Intelligent storage solutions

1 March 2019 Infrastructure

Data protection is becoming a priority, as governments roll out new data security regulations with eye-watering penalties for non-compliance, some of them up to 4% of annual turnover. These regulations, including South Africa’s Protection of Personal Information (POPI) Act and the European Union (EU) General Data Protection Regulation (GDPR), state the need for end-to-end encryption of data. However, it’s not easy to implement and is causing havoc in terms of storage strategies.

Hayden Sadler
Hayden Sadler

This requirement for end-to-end encryption is certainly bringing the benefits of a new generation of intelligent software-defined enterprise storage solutions into sharper focus.

The challenges that these regulations present is exacerbated by digital transformation. To be responsive and competitive, businesses need to digitise and analyse large volumes of data. The correct storage strategies must be in place to cater to the ever-increasing growth of data whilst ensuring their data is secure.

Core to these strategies are three important considerations: performance, availability and cost. At present, companies’ typically use all flash arrays (AFAs) for their high performance and traditional hard disk drives (HDD) for lower costs. However, they end up sacrificing either performance, availability or cost as a result, depending on their choice.

The need for speed

At the top end, for tier 1 storage, performance is paramount to businesses as they require high speed access to business applications and data that impact the operations and customer service. As such, companies look towards high speed flash media, that is typically costly, in order to provide the performance digitally driven companies need. However, it’s not suitable for all enterprise data and can rapidly erode shrinking IT budgets. This has led to technology developments in the storage industry that sees commodity hardware, together with intelligent software, delivering performance at a remarkably low cost.
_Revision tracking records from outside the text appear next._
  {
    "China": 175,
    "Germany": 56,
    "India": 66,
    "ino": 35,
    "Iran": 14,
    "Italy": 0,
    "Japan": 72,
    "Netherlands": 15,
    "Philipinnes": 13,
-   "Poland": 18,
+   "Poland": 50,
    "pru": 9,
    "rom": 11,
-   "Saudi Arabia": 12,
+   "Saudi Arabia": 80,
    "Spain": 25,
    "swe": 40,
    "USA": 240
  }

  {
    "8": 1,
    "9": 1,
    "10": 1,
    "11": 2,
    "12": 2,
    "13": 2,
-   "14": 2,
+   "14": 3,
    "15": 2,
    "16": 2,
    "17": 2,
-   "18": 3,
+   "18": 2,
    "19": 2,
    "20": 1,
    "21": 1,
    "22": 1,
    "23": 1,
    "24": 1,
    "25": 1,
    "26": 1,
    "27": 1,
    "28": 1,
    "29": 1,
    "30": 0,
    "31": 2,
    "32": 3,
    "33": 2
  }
At the other end of the spectrum, for tier 2 storage, companies use traditional HDD. These spinning disks are considerably less expensive per unit of addressable capacity. The catch is performance - they are slower than flash media.

Both of these approaches are further losing their sheen due to the impact of end-to-end data encryption.
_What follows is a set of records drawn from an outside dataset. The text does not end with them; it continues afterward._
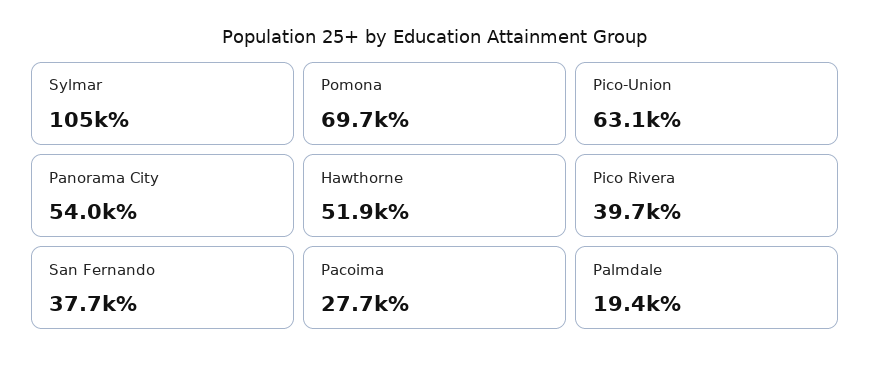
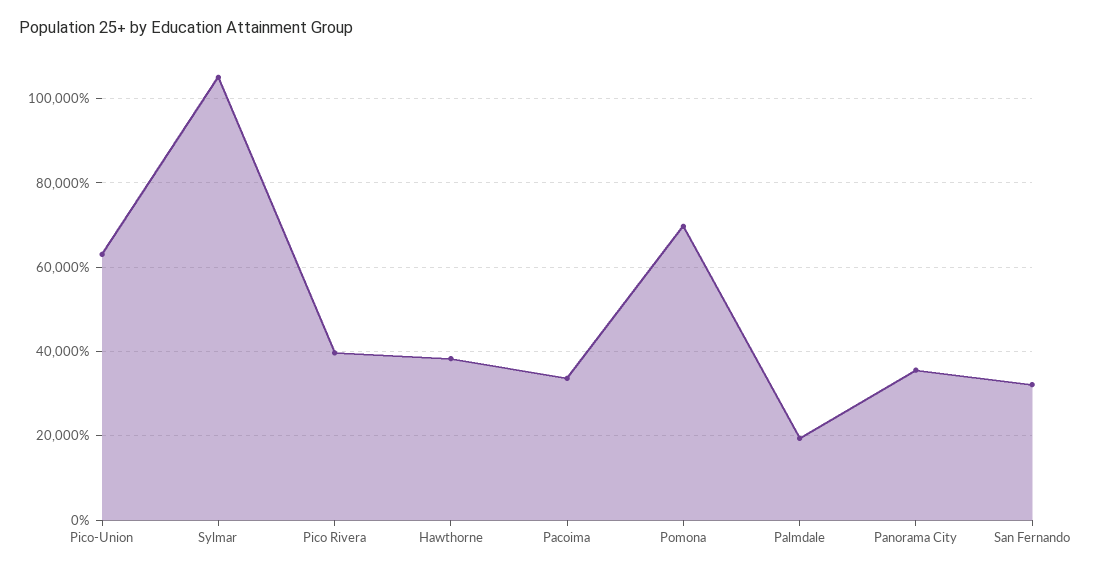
  {
    "Sylmar": 105000,
    "Pomona": 69700,
    "Pico-Union": 63100,
-   "Panorama City": 54000,
+   "Panorama City": 36000,
-   "Hawthorne": 51900,
+   "Hawthorne": 38000,
    "Pico Rivera": 39700,
-   "San Fernando": 37700,
+   "San Fernando": 32000,
-   "Pacoima": 27700,
+   "Pacoima": 34000,
    "Palmdale": 19400
  }

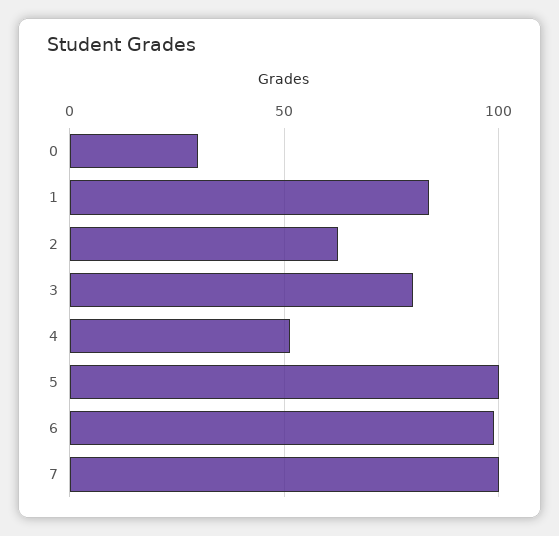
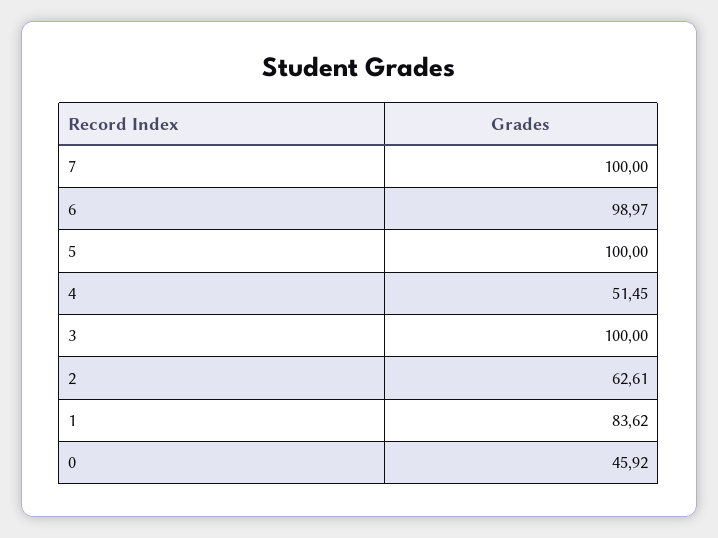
  {
-   "0": 30,
+   "0": 45.92,
    "1": 83.62,
    "2": 62.61,
-   "3": 80,
+   "3": 100,
    "4": 51.45,
    "5": 100,
    "6": 98.97,
    "7": 100
  }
Undoing compression technologies

To clarify, breaches occur within different layers within the IT stack. Therefore, end-to-end encryption makes sense and even if data is stolen, it cannot be used. However, it also has repercussions in terms of storage.

For example, AFAs use deduplication and data pattern recognition to compress data. Encryption randomises data, eliminating those patterns. The result is that AFA’s can only store encrypted data at a 1:1 data compression ratio. At approximately 10 times the cost of spinning media, AFA’s become much less viable, particularly when storing huge volumes of data.

What is proving more sustainable — and delivering performance, capacity and cost sustainably — is artificial intelligence (AI) and machine learning-driven flash-optimised and traditional disk arrays.

The secret sauce is neural cache technology that makes extensive use of Dynamic Random-Access Memory (DRAM), flash media and spinning disks. AFA deliver millisecond responses, while DRAM has nano-second ratings. These learning algorithms driving these intelligent arrays are able to predict data use with greater accuracy, bringing over 80% of all reads and 100% of all writes from DRAM with the remainder mostly from flash media and storing the cold data on spinning disk. This is storage that scales, learns and evolves.

Businesses can breathe a sigh of relief as fortunately, a combination of flash and traditional disk arrays coupled with intelligent software, remove the stress associated with compliance and its impact on storage. Importantly, this approach enables companies to achieve performance, capacity and cost without compromise.